In order to complete the first publication of Financial Social Accounting Matrix (FSAM) Indonesia 2005, Bank Indonesia in cooperation with BPS-Statistics Indonesia has published the second edition of FSAM publication in English version.
In various discourses of economic policy analyses, decision-makers are often confronted with difficult task of explaining the impacts of a certain monetary or fiscal policy on the behavior of economic agents. Accordingly, it highlights the importance of filling the research needs in this area which is currently limited. But it should be noted that such studies require accurate information regarding the transaction channel, including its transmission mechanisms to provide a comprehensive macro analysis. Therefore, it will not only enrich the analysis conducted by policymakers but also contributes, more broadly, the efforts to improve social welfare.
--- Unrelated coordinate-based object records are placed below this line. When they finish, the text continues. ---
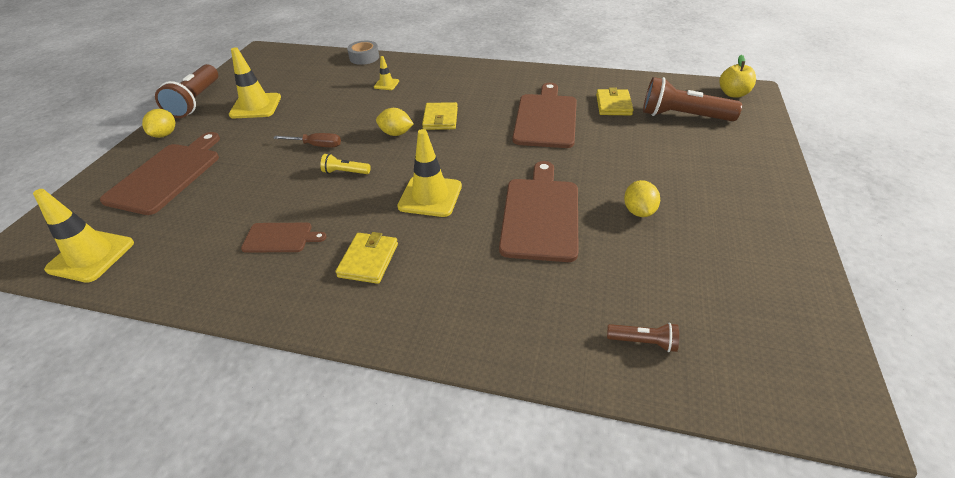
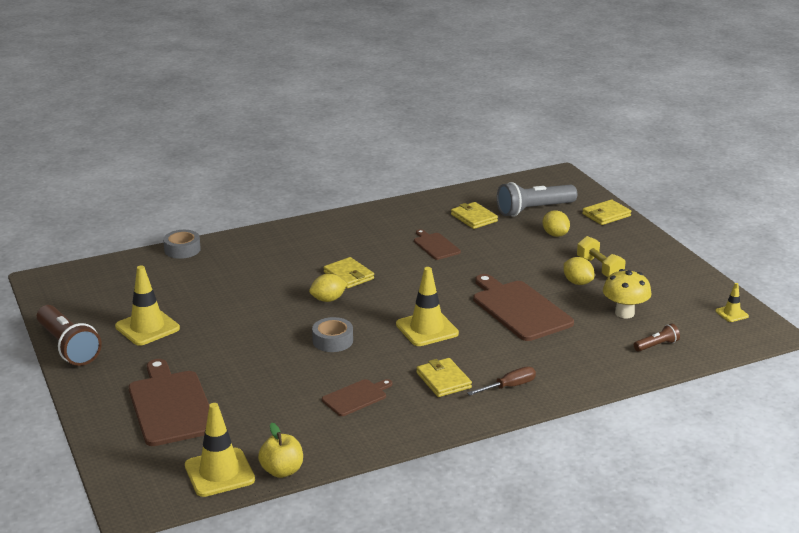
camera: 40 degrees left, 15 degrees down
(165, 134) = (97, 382): yellow lemon -> yellow lemon (555, 234)
(317, 145) = (272, 333): brown screwdriver -> brown screwdriver (509, 386)
(345, 172) = (332, 341): yellow flashlight -> grey tape
(386, 84) = (250, 265): yellow traffic cone -> yellow traffic cone (731, 313)
(546, 118) = (435, 245): brown cutting board -> brown cutting board, size x0.53
(651, 274) = (624, 313): none -> yellow mushroom
(682, 116) = (534, 210): brown flashlight -> grey flashlight
(683, 204) = (599, 268): none -> yellow dumbbell
(733, 94) = (550, 181): yellow apple -> yellow apple (282, 471)
(759, 147) = (606, 215): none -> yellow wallet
Based on this specific requirement for information, BI and BPS-Statistics Indonesia collaborated to establish a data system known as FSAM. It comprises of a matrix that provides comprehensive and consistent information on the interdependency between the financial and real sectors based on available statistical data. The provision of FSAM data for Indonesia corresponds to the long standing efforts taken by BI to seek information concerning monetary policy transmission to the real sector through financial transaction channels. The publication of FSAM is based on the idea to provide a data framework that can relate economic variables in the real sector to variables in the financial sector.
The FSAM framework is compiled in the form of a symmetric matrix classified into nine components, namely Production Factors, Institutions, Industrial Sectors, Trade and Transport Margins, Commodities, Capital, Indirect Taxes and Subsidies, Financial Instruments, and Rest of the World. Disaggregation of the individual components is conducted depending on analysis needs and the availability of supporting data. The resulting disaggregation is Indonesia’s FSAM 2005 framework which has 79 component dimensions.
Macroeconomic analyses can be performed based on the results of FSAM in order to describe the interdependency among economic sectors, as well as among institutions, economic variables, and financial instruments. FSAM based analysis can be conducted in three forms according to level of complexities, starting from: 1) descriptive analysis to describe the static phenomena of the economy (economic structure) in 2005; to 2) behavioral analysis to explain the impacts of a particular economic policy on various economic variables (often described as policy analysis); and 3) economic modeling and forecasting, which applies FSAM to develop economic models, for instance a model of general equilibrium.
This second edition of FSAM publication can be obtained from Directorate of Economic and Monetary Statistics, Bank Indonesia or Directorate of Expenditure Accounts, BPS-Statistics Indonesia.